Mole / Skin Lesion Removal Information & Consent Form
If you have skin tags, a small birthmark, or another bothersome skin lesion, it can probably be removed easily with minimal discomfort and minimal scar by Dr. Laverson. The most important determination is to be sure the abnormality is not skin cancer. If it has been present with little or no change for a long period of time, chances are it is benign. If the lesion has been growing or changing in appearance, please inform the doctor. Signs of skin cancer are changing size, color, or texture, variable coloration, skin flaking, open wound, and others.
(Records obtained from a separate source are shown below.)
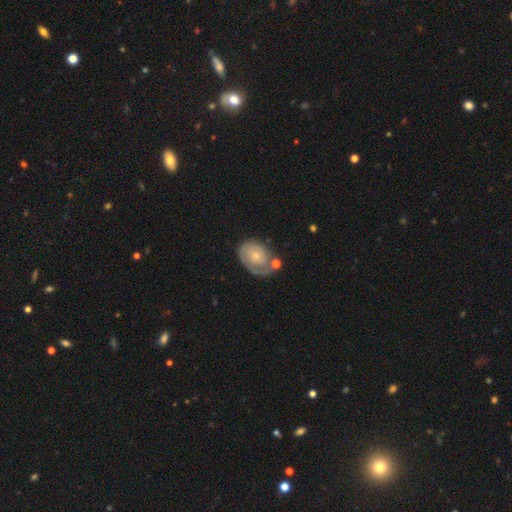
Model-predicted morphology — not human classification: Smooth or featured: featured or disk — 54% (smooth — 40%)
Edge-on disk: no — 96% (yes — 4%)
Bar: no — 84% (weak — 14%)
Spiral arms: yes — 66% (no — 34%)
Bulge size: small — 67% (moderate — 27%)
Merging: none — 47% (minor disturbance — 27%)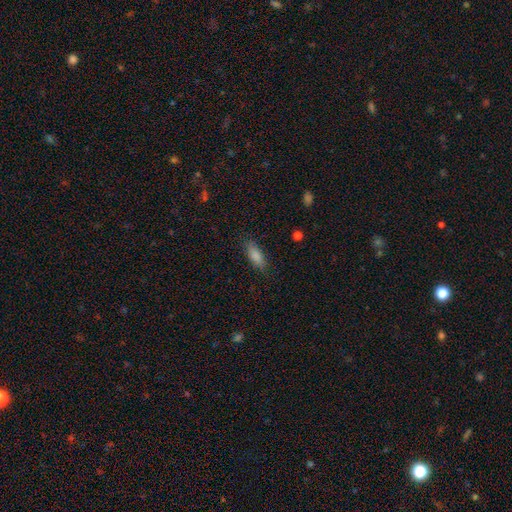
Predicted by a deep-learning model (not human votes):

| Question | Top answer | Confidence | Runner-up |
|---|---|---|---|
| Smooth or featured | smooth | 84% | featured or disk (8%) |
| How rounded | in between | 72% | cigar-shaped (26%) |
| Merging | none | 82% | minor disturbance (13%) |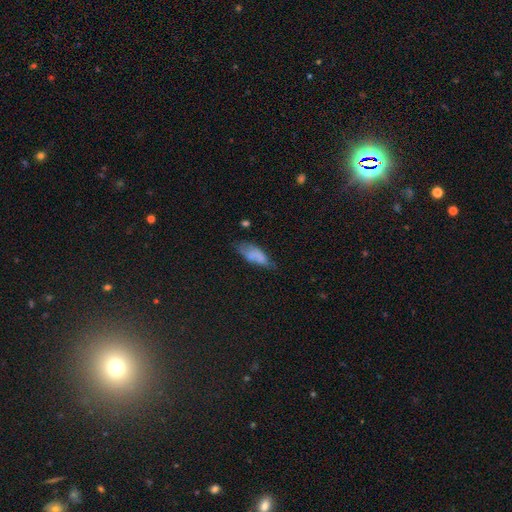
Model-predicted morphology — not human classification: Q: Smooth or featured?
A: smooth (71%); runner-up: featured or disk (20%)
Q: How rounded?
A: in between (74%); runner-up: cigar-shaped (24%)
Q: Merging?
A: none (47%); runner-up: minor disturbance (33%)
The area to be treated will be anesthetized (numbed) in advance. Plastic Surgery techniques for removal include laser, radiofrequency ablation, or direct excision. These options will be discussed beforehand. Usually, one method is preferable depending on your desires and the characteristics of the lesion. Dr. Laverson often performs these procedures under magnification for precision. Sometimes, very small stitches are needed. If so, you will be asked to return in 7-10 days for their removal. Skin care after the procedure involves daily gentle cleansing, no bandages, twice daily application of antibiotic ointment such as Polysporin®, Neosporin®, bacitracin, or an equivalent. Sometimes, Dr. Laverson covers the area with specialized adhesive skin tapes. If your closure is covered with tape, no specific care will be required. Avoid rubbing, scraping, or otherwise traumatizing the area to allow uncomplicated healing. Any problems (bleeding, worsening pain, drainage, unanticipated trauma, etc.) should be reported to Dr. Laverson.
You can expect a good result from plastic surgery if these instructions are followed. Possible complications include development of new lesions or recurrence of the excised lesion. If the lesion recurs, it may be cancer and should be brought to the attention of a physician immediately. If Dr. Laverson believes the lesion may be cancer, he will send it to a laboratory for examination. This will add expense to your procedure that may or may not be paid by insurance. If the lesion turns out to be cancer, further treatment may be required. Sometimes a scar or discoloration may develop at the site of excision, but these usually resolve with the passage of time. If a bothersome scar persists, it may need to be revised in a second minor surgical procedure at additional cost. The scar may represent an unpredicted permanent deformity, especially if the initial lesion was in a prominently visible area of your face. With knowledge and understanding of the above, I request mole/skin tag removal by Dr. Laverson, including photographs for documentation.